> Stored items

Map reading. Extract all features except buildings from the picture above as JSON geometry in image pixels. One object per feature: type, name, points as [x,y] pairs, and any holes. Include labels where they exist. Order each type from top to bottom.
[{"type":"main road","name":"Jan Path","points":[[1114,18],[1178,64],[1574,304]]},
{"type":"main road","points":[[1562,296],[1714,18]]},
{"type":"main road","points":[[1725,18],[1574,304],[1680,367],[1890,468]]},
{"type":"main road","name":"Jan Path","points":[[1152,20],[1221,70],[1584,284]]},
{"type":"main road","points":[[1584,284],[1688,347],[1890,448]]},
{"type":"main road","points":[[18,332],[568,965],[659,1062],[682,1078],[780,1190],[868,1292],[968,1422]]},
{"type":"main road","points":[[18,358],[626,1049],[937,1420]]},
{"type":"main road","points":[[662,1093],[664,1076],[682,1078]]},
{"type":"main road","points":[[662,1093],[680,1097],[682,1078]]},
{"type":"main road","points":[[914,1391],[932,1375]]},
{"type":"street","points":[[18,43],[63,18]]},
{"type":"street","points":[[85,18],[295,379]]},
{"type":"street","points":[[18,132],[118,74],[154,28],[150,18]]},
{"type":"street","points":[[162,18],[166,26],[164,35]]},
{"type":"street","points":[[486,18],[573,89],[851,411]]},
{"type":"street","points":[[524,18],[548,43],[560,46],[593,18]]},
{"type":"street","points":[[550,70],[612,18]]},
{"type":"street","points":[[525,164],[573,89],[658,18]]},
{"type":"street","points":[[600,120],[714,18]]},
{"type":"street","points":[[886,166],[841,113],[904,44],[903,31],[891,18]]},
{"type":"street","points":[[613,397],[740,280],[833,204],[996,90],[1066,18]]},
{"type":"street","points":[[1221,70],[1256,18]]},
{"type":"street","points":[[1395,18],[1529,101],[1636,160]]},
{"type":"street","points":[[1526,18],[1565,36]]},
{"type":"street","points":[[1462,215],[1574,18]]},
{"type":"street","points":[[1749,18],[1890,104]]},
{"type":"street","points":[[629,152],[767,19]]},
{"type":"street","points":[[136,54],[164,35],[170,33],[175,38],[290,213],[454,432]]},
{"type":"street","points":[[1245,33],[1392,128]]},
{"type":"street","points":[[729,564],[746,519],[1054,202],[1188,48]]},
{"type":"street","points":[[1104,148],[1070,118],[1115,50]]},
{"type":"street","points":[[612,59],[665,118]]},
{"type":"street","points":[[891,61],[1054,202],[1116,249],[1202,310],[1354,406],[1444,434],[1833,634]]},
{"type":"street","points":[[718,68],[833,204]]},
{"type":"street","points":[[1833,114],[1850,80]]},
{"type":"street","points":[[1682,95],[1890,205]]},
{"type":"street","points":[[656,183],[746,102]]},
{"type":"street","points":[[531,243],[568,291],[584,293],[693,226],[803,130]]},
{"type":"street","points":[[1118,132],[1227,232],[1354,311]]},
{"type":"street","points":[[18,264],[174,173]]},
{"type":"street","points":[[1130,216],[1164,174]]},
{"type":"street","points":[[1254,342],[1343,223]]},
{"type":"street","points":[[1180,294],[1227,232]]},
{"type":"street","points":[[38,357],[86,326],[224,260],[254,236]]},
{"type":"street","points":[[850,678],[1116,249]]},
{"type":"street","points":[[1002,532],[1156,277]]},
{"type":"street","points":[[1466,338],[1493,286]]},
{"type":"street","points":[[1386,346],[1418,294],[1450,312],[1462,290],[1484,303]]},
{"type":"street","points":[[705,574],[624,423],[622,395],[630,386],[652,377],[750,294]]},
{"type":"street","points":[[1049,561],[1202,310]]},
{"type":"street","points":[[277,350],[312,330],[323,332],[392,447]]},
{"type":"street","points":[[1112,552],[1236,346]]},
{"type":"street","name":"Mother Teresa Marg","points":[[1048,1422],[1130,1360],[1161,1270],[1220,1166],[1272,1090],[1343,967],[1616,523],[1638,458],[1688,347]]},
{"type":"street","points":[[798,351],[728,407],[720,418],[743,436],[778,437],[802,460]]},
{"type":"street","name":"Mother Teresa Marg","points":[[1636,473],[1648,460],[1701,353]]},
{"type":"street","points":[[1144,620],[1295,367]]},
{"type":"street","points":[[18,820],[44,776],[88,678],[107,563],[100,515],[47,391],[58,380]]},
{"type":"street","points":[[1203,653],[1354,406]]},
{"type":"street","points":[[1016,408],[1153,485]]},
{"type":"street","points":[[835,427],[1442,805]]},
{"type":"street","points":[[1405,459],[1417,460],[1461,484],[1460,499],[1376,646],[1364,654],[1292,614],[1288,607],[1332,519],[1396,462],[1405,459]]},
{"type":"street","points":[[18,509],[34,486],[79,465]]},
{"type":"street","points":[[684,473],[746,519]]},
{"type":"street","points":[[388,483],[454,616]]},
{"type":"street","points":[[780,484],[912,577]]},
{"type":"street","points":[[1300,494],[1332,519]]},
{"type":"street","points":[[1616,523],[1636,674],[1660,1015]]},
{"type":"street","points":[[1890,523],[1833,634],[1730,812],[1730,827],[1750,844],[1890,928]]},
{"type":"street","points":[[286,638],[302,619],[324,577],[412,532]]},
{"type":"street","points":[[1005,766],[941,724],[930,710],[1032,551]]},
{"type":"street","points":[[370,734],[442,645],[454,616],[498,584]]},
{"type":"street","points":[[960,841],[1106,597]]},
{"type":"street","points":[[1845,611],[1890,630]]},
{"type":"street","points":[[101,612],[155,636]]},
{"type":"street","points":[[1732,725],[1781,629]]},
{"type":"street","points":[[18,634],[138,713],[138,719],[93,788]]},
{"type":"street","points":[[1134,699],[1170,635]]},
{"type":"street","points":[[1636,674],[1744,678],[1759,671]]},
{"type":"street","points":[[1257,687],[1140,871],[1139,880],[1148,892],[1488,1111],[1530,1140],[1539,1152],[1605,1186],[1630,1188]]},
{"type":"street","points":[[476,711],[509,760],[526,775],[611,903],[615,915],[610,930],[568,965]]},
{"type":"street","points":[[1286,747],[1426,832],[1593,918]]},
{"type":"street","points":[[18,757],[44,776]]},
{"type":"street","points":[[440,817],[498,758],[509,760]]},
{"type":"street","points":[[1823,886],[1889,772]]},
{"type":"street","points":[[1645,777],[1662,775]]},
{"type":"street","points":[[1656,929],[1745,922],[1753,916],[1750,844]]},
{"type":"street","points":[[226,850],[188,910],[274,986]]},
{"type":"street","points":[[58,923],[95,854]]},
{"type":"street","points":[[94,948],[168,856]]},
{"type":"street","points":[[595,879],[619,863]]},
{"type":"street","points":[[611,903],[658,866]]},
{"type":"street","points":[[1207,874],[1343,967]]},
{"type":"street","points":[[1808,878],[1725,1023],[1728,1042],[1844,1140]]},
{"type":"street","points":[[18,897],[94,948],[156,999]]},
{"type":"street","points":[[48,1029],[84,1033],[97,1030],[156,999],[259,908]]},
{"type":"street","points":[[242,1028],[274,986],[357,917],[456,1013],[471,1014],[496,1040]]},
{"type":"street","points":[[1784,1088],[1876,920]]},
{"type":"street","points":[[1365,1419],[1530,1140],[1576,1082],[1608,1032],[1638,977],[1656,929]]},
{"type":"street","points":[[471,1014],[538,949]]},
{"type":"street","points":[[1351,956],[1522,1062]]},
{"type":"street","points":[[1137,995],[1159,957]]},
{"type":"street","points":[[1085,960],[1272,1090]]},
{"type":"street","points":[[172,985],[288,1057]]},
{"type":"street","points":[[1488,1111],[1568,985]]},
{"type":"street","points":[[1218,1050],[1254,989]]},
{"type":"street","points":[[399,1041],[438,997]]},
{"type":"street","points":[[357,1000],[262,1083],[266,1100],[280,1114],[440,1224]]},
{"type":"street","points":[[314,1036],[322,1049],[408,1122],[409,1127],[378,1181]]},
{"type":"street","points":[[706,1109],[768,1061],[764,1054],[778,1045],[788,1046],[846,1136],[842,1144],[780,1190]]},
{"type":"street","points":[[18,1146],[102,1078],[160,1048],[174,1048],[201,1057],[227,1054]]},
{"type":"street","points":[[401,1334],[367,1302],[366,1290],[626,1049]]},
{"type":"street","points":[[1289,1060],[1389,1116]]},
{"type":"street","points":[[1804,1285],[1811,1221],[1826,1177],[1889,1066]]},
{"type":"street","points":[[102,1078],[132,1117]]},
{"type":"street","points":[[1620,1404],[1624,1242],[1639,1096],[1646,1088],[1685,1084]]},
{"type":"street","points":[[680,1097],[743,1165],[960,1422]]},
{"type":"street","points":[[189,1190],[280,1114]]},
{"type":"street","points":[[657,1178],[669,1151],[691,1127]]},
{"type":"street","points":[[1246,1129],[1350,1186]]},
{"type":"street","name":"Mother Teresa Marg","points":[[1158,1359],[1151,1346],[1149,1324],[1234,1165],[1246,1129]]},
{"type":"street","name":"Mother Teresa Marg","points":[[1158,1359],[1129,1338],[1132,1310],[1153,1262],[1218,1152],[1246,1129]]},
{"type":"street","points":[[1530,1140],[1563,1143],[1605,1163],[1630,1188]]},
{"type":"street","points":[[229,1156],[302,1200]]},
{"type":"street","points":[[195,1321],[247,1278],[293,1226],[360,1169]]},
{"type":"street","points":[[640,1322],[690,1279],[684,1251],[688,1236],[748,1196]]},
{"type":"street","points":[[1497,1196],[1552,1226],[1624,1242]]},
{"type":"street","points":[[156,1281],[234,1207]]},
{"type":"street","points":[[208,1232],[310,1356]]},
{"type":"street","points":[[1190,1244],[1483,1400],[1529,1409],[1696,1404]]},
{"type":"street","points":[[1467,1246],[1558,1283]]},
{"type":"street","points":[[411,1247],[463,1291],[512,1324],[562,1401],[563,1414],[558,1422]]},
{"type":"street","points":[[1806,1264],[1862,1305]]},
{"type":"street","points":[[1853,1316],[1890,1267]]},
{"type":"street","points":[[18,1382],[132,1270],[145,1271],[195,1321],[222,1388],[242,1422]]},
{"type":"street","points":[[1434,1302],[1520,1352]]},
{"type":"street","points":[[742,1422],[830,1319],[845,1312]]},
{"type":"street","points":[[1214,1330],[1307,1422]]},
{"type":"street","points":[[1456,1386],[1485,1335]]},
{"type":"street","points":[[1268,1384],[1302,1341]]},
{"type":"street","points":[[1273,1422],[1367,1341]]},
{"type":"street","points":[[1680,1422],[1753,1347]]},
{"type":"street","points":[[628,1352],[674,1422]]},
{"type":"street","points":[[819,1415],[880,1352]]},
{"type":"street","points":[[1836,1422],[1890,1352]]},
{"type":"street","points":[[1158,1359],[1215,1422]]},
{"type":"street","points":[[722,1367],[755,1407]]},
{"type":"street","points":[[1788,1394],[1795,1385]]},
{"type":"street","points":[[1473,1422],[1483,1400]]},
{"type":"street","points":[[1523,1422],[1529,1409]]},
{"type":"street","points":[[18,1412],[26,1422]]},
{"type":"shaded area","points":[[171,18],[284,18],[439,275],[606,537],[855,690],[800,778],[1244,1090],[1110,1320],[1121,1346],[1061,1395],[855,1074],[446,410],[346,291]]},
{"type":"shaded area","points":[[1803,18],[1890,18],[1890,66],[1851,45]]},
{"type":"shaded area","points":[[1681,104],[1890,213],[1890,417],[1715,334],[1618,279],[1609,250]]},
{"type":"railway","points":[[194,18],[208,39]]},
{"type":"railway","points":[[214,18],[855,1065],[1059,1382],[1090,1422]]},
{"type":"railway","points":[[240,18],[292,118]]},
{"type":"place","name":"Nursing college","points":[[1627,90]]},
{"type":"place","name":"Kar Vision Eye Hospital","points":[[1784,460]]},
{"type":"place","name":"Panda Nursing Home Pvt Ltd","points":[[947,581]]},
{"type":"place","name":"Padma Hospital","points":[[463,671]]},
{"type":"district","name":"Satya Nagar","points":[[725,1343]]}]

> WHAT IS NEEDED
Respond with the number of lines in the entries that include the string "Marg", and nothing besides.

> OUTPUT BELOW
4